### Brief
Please restate, word for word, the lines below that begin at the one with "クルマの状態を知りたい" and end at the one with "а будете дальше". Leave out all other lines.

### Stored items from a collection
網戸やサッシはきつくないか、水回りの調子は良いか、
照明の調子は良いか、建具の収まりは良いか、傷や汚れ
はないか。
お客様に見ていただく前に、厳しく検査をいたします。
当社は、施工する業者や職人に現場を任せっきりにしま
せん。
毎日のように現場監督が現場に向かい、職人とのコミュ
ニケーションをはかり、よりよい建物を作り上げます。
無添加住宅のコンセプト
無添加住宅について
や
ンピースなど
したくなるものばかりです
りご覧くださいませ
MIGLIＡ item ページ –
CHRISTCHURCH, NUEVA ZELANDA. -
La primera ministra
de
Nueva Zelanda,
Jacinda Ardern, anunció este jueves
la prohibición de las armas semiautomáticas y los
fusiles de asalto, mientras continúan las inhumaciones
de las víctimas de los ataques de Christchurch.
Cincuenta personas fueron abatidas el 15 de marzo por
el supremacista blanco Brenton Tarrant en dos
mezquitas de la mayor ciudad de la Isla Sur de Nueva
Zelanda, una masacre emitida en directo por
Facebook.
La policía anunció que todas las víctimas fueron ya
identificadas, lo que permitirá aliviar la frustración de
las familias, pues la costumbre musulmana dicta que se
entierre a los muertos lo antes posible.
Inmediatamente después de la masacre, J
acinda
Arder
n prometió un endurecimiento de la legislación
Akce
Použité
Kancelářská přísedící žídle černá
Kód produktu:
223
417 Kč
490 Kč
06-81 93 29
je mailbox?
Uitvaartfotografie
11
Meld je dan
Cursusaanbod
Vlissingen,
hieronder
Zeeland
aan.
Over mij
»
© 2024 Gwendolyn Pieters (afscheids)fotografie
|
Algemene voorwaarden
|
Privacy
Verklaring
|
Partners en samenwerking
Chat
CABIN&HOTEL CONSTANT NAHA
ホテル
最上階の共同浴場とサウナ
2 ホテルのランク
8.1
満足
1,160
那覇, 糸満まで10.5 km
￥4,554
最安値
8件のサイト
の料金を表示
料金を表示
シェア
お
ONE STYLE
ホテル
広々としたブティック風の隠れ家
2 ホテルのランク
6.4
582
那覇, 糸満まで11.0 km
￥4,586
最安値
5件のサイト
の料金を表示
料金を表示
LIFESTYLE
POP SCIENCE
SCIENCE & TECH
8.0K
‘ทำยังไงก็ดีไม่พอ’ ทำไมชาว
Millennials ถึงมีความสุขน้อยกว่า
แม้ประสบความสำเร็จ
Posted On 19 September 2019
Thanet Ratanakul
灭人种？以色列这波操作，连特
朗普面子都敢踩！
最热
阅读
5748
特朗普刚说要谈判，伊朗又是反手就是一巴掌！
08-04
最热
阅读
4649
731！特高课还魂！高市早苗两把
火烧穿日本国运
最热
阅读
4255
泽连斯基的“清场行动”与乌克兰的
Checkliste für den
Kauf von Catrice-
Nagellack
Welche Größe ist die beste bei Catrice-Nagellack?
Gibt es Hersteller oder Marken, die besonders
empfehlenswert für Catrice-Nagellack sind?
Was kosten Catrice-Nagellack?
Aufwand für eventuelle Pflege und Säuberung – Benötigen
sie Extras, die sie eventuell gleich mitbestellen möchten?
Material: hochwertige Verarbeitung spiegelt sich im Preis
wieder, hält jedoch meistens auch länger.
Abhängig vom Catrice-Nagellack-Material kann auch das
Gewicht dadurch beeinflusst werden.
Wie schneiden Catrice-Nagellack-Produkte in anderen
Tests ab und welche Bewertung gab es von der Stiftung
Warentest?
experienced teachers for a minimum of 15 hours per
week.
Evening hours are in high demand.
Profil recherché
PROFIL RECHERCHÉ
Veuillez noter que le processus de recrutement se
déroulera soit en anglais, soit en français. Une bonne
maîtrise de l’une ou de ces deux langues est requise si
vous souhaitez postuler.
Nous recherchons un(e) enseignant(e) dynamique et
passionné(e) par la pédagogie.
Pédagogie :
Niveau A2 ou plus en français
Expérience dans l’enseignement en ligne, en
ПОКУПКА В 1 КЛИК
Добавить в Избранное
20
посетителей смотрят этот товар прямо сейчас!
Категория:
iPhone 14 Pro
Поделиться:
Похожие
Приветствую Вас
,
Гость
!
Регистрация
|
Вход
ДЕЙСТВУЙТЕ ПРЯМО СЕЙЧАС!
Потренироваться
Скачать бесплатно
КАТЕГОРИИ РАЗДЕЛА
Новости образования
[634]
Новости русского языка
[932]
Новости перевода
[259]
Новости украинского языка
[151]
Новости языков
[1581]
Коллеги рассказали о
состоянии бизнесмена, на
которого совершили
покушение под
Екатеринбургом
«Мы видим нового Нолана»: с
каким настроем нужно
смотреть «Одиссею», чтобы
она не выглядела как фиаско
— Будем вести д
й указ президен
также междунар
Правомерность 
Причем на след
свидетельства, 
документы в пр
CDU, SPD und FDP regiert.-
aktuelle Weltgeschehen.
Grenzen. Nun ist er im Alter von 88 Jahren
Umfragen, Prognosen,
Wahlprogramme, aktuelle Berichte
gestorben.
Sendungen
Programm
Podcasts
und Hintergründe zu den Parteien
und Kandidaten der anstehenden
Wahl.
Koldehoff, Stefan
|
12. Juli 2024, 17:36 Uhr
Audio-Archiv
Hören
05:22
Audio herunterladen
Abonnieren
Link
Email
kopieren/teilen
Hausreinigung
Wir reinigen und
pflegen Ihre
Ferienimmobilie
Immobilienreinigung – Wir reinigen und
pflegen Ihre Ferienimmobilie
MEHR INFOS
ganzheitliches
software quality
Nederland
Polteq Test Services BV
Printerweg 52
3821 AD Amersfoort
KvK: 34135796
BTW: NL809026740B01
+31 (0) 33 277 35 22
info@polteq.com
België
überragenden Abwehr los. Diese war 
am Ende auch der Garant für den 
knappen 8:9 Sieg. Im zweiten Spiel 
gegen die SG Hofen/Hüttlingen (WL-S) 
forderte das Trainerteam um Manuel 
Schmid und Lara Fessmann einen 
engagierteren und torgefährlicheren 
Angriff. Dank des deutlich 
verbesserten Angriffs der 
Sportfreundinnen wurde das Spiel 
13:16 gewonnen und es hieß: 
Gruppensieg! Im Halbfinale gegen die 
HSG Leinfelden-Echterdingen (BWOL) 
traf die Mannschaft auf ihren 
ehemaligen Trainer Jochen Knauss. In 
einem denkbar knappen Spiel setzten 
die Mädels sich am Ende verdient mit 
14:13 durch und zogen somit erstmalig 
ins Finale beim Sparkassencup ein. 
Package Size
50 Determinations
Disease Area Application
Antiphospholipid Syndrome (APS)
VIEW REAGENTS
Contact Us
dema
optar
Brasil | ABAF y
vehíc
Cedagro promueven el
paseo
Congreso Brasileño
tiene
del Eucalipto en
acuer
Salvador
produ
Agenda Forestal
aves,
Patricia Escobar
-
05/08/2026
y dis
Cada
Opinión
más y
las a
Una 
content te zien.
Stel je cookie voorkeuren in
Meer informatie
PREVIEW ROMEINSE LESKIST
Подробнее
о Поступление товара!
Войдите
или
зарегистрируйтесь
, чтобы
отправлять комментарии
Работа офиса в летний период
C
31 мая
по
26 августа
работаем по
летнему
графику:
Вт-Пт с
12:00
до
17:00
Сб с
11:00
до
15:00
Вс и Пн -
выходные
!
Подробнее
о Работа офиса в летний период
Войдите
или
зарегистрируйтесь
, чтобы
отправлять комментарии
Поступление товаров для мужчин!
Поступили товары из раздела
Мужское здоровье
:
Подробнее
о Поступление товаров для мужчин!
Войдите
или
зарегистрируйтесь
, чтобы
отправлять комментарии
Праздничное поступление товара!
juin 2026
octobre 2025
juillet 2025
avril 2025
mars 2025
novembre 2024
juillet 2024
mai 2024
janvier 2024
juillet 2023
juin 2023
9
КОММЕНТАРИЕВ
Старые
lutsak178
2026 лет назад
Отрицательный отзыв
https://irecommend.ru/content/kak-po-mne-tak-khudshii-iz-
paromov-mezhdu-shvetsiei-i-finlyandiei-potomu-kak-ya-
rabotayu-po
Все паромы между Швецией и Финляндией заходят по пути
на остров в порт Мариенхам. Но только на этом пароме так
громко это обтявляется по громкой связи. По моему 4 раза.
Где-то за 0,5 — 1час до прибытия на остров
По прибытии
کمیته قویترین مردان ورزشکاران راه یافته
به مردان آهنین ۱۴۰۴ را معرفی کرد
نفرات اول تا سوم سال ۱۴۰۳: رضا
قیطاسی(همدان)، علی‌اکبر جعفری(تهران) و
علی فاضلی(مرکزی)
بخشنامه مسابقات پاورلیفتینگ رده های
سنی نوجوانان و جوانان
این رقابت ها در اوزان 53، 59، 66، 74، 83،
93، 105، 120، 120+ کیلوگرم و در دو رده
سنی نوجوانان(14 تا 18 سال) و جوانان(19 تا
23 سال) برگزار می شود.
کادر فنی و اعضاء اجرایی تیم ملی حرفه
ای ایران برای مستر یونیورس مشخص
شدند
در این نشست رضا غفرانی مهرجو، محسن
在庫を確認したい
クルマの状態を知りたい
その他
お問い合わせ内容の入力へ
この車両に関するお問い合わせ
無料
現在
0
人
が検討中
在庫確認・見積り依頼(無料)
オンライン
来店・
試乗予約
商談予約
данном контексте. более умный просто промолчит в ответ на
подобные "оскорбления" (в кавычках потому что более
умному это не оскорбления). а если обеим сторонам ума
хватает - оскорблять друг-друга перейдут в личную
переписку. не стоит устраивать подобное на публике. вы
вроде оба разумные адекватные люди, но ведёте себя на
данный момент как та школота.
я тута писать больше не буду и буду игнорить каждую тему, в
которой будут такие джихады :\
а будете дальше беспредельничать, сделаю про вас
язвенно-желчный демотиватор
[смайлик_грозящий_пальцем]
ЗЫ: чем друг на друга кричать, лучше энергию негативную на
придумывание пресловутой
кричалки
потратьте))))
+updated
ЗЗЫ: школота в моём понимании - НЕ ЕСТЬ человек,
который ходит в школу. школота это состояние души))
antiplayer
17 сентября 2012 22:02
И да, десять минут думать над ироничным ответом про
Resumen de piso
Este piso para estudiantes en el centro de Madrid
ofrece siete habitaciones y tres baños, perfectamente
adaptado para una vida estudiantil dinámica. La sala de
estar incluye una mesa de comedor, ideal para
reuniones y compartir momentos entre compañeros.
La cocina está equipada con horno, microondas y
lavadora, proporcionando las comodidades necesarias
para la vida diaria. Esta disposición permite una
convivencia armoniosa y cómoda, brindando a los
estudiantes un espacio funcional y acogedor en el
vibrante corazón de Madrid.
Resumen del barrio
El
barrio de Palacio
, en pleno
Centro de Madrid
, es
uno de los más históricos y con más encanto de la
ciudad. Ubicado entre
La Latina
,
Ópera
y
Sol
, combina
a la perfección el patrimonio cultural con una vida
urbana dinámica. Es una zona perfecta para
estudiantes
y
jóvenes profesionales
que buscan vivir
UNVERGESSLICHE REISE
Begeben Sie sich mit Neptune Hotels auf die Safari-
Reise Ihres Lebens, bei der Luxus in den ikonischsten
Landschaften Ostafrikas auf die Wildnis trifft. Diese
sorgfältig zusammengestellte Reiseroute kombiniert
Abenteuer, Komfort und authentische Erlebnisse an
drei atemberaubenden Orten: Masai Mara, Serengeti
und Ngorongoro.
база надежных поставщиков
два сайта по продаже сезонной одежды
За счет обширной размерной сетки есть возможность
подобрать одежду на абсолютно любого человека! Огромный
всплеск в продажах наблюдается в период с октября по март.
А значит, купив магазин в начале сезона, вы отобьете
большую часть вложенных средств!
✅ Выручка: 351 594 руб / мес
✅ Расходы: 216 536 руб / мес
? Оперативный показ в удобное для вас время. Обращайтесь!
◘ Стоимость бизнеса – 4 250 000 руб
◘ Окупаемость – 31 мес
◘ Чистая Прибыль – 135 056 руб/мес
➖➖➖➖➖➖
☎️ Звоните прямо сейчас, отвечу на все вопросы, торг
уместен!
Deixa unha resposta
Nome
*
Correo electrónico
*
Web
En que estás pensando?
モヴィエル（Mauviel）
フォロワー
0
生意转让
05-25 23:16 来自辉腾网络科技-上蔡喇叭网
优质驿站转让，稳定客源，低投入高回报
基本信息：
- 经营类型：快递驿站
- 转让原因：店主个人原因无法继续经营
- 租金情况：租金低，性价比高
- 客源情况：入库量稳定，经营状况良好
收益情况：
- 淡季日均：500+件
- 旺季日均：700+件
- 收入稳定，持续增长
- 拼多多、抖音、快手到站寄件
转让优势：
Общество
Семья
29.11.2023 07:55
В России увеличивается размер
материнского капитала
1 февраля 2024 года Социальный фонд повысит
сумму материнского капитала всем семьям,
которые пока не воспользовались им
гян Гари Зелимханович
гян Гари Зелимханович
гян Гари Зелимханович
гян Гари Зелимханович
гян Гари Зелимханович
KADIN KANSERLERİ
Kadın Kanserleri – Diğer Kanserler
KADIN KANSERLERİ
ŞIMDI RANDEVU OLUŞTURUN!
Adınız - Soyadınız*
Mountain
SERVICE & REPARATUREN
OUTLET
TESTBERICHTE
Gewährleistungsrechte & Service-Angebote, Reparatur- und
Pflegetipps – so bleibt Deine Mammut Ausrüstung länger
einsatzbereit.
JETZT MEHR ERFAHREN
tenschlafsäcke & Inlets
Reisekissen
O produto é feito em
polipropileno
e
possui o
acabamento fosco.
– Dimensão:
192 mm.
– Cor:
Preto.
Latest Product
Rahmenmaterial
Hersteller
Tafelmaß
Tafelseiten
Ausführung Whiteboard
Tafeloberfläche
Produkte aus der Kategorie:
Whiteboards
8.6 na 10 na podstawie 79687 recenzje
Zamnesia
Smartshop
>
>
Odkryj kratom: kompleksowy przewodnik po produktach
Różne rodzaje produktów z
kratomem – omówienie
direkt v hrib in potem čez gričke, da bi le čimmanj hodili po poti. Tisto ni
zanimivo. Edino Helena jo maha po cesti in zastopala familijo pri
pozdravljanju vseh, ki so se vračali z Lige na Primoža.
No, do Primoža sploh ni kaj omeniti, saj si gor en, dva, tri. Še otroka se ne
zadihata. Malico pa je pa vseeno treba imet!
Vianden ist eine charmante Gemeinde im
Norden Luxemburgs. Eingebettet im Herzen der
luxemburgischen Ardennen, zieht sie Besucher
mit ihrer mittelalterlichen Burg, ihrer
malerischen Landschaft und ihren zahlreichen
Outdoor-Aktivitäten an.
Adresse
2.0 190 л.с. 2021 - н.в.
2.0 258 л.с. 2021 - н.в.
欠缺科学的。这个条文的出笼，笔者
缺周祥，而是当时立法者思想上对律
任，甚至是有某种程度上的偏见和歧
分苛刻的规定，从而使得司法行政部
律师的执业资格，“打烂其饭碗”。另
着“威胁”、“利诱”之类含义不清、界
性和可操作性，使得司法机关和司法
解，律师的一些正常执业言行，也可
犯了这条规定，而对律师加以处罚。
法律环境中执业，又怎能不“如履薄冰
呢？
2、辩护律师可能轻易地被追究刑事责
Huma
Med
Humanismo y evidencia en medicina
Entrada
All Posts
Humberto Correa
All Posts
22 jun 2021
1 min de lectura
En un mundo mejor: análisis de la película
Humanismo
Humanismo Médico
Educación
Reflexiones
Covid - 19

### Your solution
クルマの状態を知りたい
その他
お問い合わせ内容の入力へ
この車両に関するお問い合わせ
無料
現在
0
人
が検討中
在庫確認・見積り依頼(無料)
オンライン
来店・
試乗予約
商談予約
данном контексте. более умный просто промолчит в ответ на
подобные "оскорбления" (в кавычках потому что более
умному это не оскорбления). а если обеим сторонам ума
хватает - оскорблять друг-друга перейдут в личную
переписку. не стоит устраивать подобное на публике. вы
вроде оба разумные адекватные люди, но ведёте себя на
данный момент как та школота.
я тута писать больше не буду и буду игнорить каждую тему, в
которой будут такие джихады :\
а будете дальше беспредельничать, сделаю про вас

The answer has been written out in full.